Even though the year is already six weeks old, I wanted to welcome all our staff back to work, and all our students back to campus. After the ups and downs of the past two years, it’s so great to see real people on campus again, going about the lives they have chosen for themselves.
But even with the uncertain times that we have all recently lived through, we still managed to be (everybody sing) Unstoppable.
Now in our 31st year we continue to do what we have done for the past 31 years and the 135 years before that: we create opportunities.
Now I don’t say this lightly. Our promise of access and equity opens the doors to hundreds and thousands of students who may have thought of jobs and not careers and, through their teachers, are offered the opportunity for professional lives. Our researchers create opportunity for social and economic growth through their discoveries, giving the community new and better ways of growing. We all want each other to succeed, but student success is more important than most.

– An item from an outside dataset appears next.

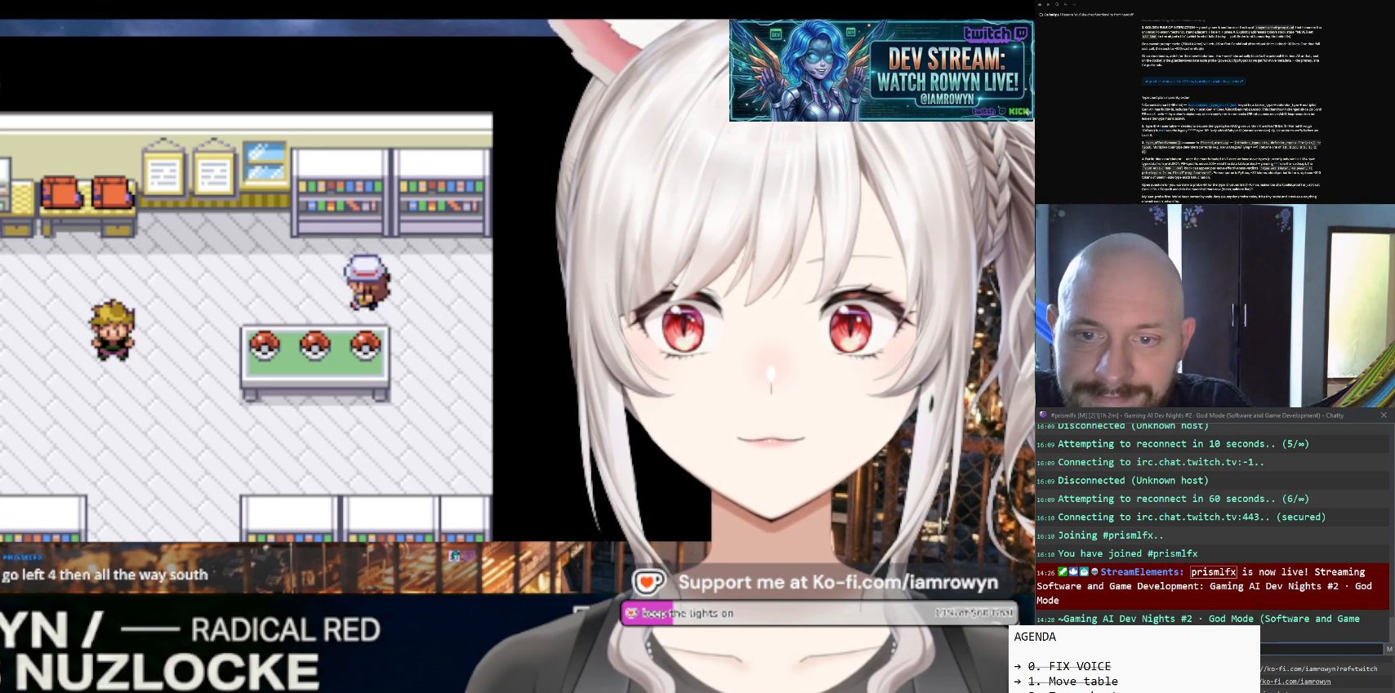
{"buttons": ["DPAD_LEFT"], "events": []}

There have been enormous efforts to educate the school leaver population, efforts that became turbo-charged after the 2008 Bradley Review of Higher Education headed by our own Emeritus Professor Denise Bradley AC. Her report noted that only 29 per cent of 25-34 year olds had undergraduate qualifications and that, while higher education was necessary to develop a skilled Australian workforce, it also needed to include all those citizens who wanted that opportunity to take their part in a globalised economy. Now, a mere 14 years after the Bradley Review was published, just under 50 per cent of the under-25 population is enrolled in a bachelor degree.
Participation: great. Success: even more important. As a university we have the responsibility to do everything in our power to take our students, from fledglings just out of high school to those mature-age students who want to give themselves better career prospects that you’re seeing now around campus, and guide them through the steps they must take in order to attain the degree of their choice to achieve their professional goals. That’s what success looks like: highly educated, competent and professional people employed by industry and the professions, or generating their own success in startups and new ventures.

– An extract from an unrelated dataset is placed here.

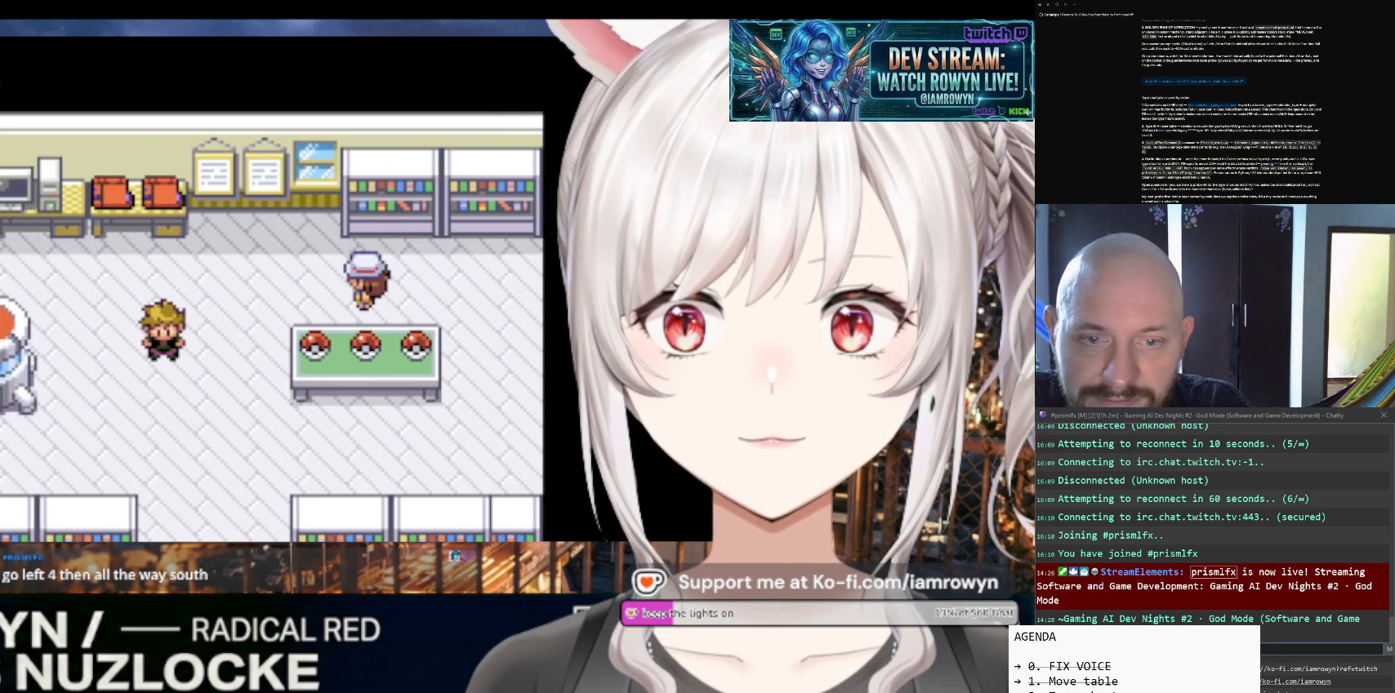
{"buttons": ["DPAD_LEFT"], "events": []}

We do it well. UniSA is ranked the number 3 university in Australia for employability. That means our graduates have what employers look for – the ability to perform and innovate in the workplace. Closer to home we are the best South Australian university on that measure.
We have already proven our worth as an industry-engaged research institution, ranking number 1 in Australia for industry research income, according to Times Higher Education’s 2021 rankings, and number 1 in Australia for research impact and engagement according to the Australian Research Council’s Engagement and Impact assessment.
Clearly what we’re doing works. Even the fact that studies are now a mix of online and face-to- face with hands-on experience, is preparing students for how the real world works.
We have always embedded Graduate Qualities into all our degree programs. These qualities include not just professional knowledge and competence but add effectiveness in problem solving and communication, the ability to work collaboratively and autonomously and a commitment to ethical and social responsibility among other attributes. That’s what makes our graduates valuable employees.
Little wonder that Australia’s industry and professions seek them out. They spread Unstoppable wherever they go.